Demand for refined products remained high during the quarter after voluntary production cuts from top OPEC+ oil producers Saudi Arabia and Russia, low levels of crude stockpile in the U.S. and increased exports kept supplies tight.
Marathon said crude capacity utilization was 94%, resulting in a total throughput of 3 million barrels per day (bpd) for the reported quarter. It expects a total refinery throughput of 2.89 million bpd for the fourth quarter.
However, the refining and marketing margin fell 13.4% to $26.16 per barrel for the July-September quarter, compared with last year.
Oil prices, which have eased from last year's highs that were driven by the Russia-Ukraine conflict, squeezed margins for U.S. refiners in the reported quarter.
The crack spread, a key gauge of refiner profits that measures the difference between crude oil prices and selling prices of finished products, fell about 35% in the third quarter.
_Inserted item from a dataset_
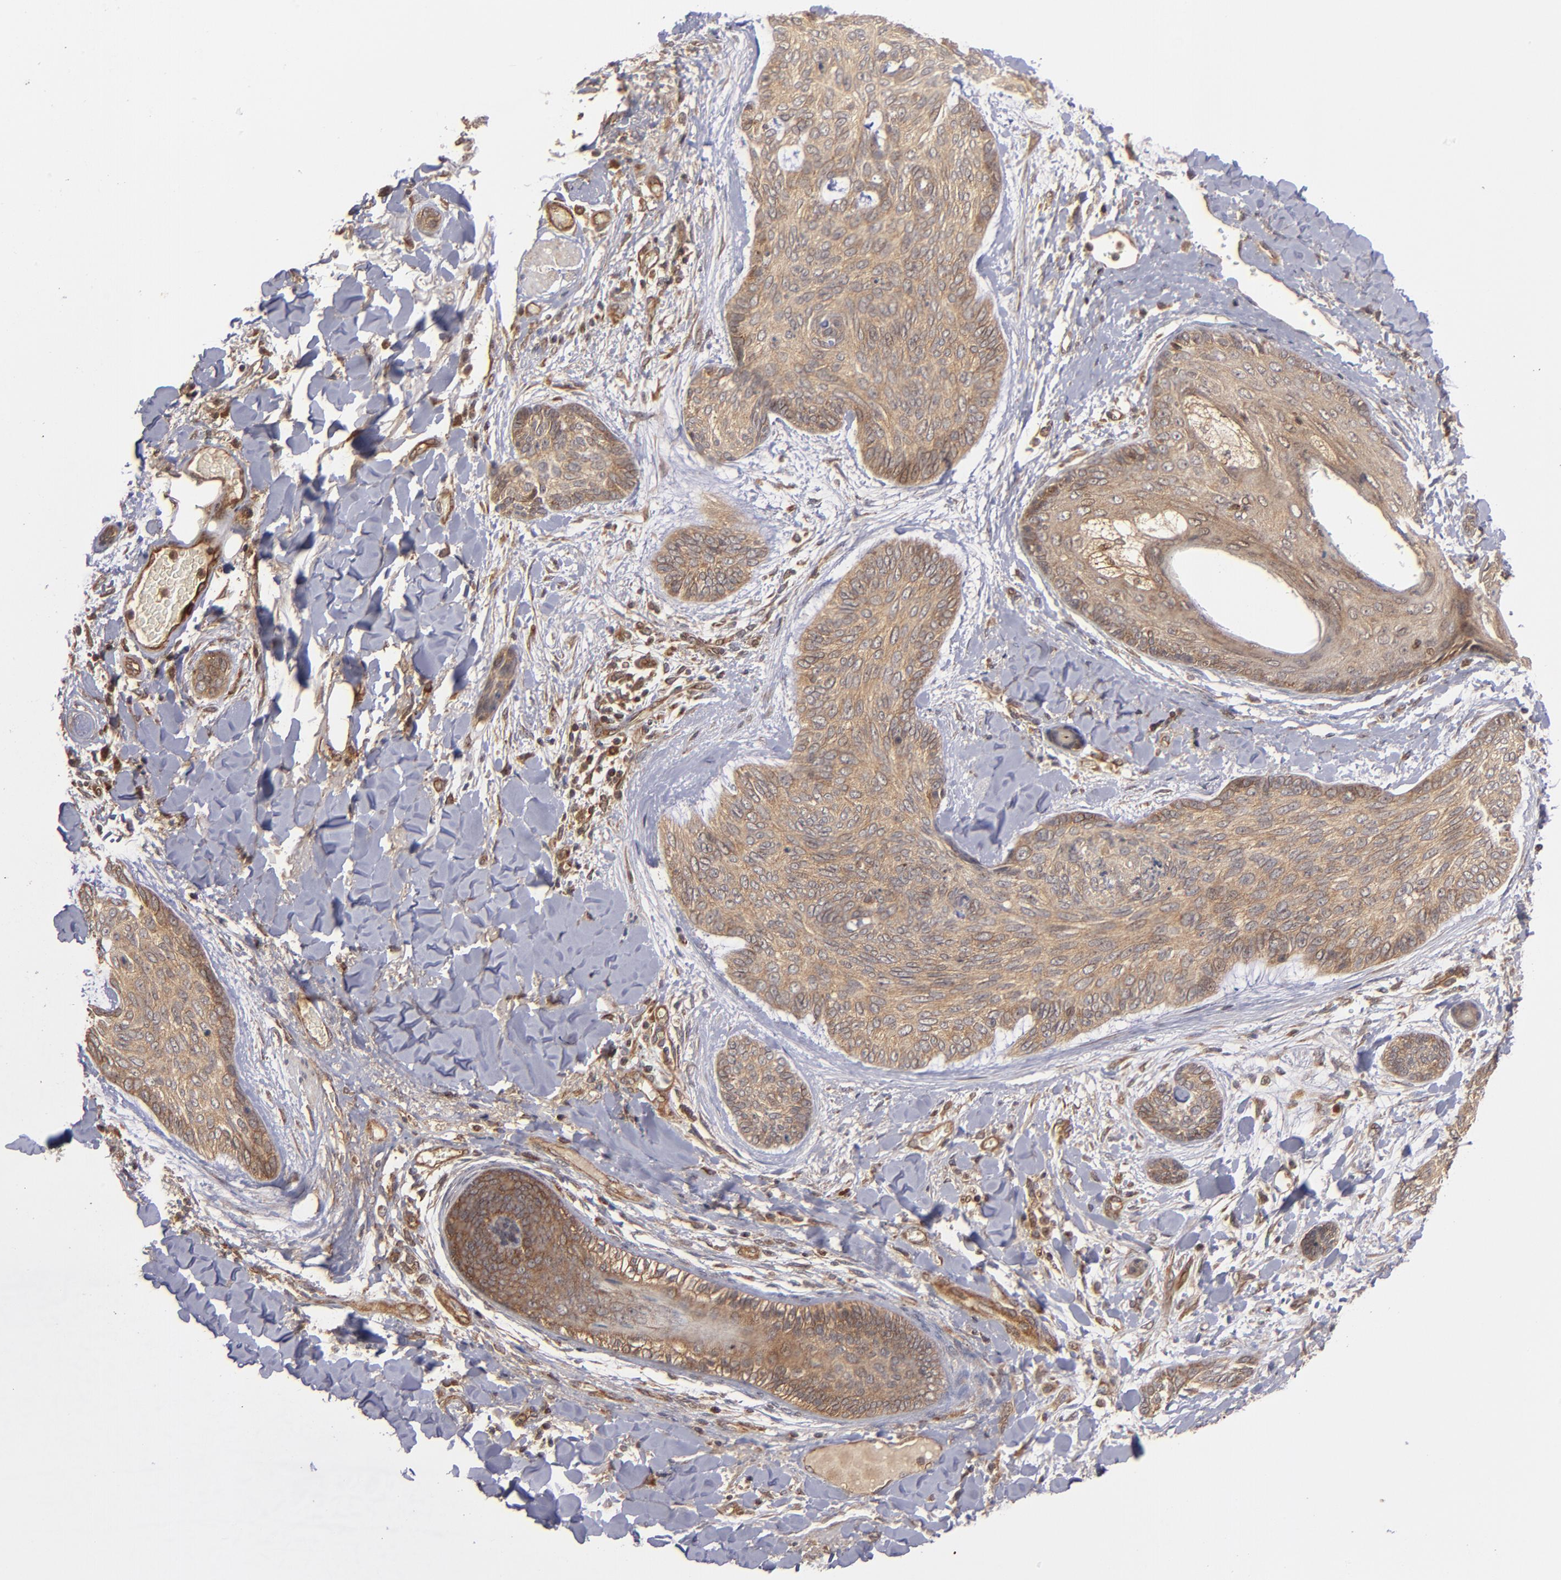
{"staining": {"intensity": "moderate", "quantity": ">75%", "location": "cytoplasmic/membranous"}, "tissue": "skin cancer", "cell_type": "Tumor cells", "image_type": "cancer", "snomed": [{"axis": "morphology", "description": "Normal tissue, NOS"}, {"axis": "morphology", "description": "Basal cell carcinoma"}, {"axis": "topography", "description": "Skin"}], "caption": "Basal cell carcinoma (skin) stained with a protein marker reveals moderate staining in tumor cells.", "gene": "BDKRB1", "patient": {"sex": "female", "age": 71}}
"Fourth quarter will be heavier on maintenance across the Marathon refining system, leading to lower utilization, particularly on the West Coast...the financial outlook for Marathon remains strong despite the weaker refining margin outlook in recent weeks," said Third Bridge analyst Peter McNally.
Rivals Valero Energy (NYSE:VLO) and Phillips 66 (NYSE:PSX) also reported a hit from lower refining margins on their quarterly results.
Marathon reported an adjusted net income of $8.14 per share for the three months ended Sept. 30, cruising past analysts' average estimate of $7.75 per share, according to LSEG data.
The company last week also increased its quarterly dividend by 10% and announced an additional $5 billion share repurchase program.